Shares of gaming giant Caesars Entertainment (NASDAQ: CZR) jumped as much as 17.4% in trading Monday after the company agreed to be acquired by Eldorado Resorts (NASDAQ: ERI). Shares were still trading up 14.4% at 2 p.m. EDT.
Eldorado will pay $12.75 per share for Caesars, which amounts to an $8.58 billion buyout price. Payment will be made in the form of $7.2 billion in cash and 77 million Eldorado shares. The total deal including debt is worth $17.3 billion. As part of the acquisition, VICI Properties (NYSE: VICI) will buy $3.2 billion of real estate from the combined company, which will help pay down some of the debt.
This is clearly a very highly leveraged buyout, even with the VICI Properties acquisition, and makes Eldorado a new power player on the Las Vegas Strip. But we've seen leveraged gaming buyouts go bad, and if the economy slows in coming years, Eldorado may feel it first in the gaming industry.
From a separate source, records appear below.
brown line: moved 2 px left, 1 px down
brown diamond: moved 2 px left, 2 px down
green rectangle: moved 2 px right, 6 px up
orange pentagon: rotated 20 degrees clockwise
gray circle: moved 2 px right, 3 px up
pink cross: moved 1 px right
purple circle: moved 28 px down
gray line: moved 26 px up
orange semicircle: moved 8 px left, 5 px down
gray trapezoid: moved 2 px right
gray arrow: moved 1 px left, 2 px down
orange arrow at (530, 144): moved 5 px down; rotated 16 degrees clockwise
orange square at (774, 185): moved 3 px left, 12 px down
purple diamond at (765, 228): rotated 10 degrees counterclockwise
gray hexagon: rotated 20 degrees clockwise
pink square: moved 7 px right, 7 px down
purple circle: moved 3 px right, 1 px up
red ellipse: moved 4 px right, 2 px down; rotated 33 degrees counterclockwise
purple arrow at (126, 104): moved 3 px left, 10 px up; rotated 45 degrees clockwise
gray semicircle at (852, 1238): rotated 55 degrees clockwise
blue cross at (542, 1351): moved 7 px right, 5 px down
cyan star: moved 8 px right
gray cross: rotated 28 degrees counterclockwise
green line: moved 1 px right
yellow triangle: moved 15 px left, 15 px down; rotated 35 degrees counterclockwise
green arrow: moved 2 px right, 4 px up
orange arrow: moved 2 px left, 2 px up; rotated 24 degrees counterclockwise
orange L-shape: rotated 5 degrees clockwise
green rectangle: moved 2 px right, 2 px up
Not surprisingly, Eldorado's stock has fallen 13.2% in trading today because investors now see it as a much higher-risk company with the Caesars announcement. Since it's only a small portion of the deal total, I don't think Eldorado's stock price will be a problem, unless the free fall continues.
What will be more important for investors to watch is the underlying financing of new Eldorado debt and any other necessary financing approvals from related parties. They're what could really derail a deal and potentially give back most of Caesars' gains today.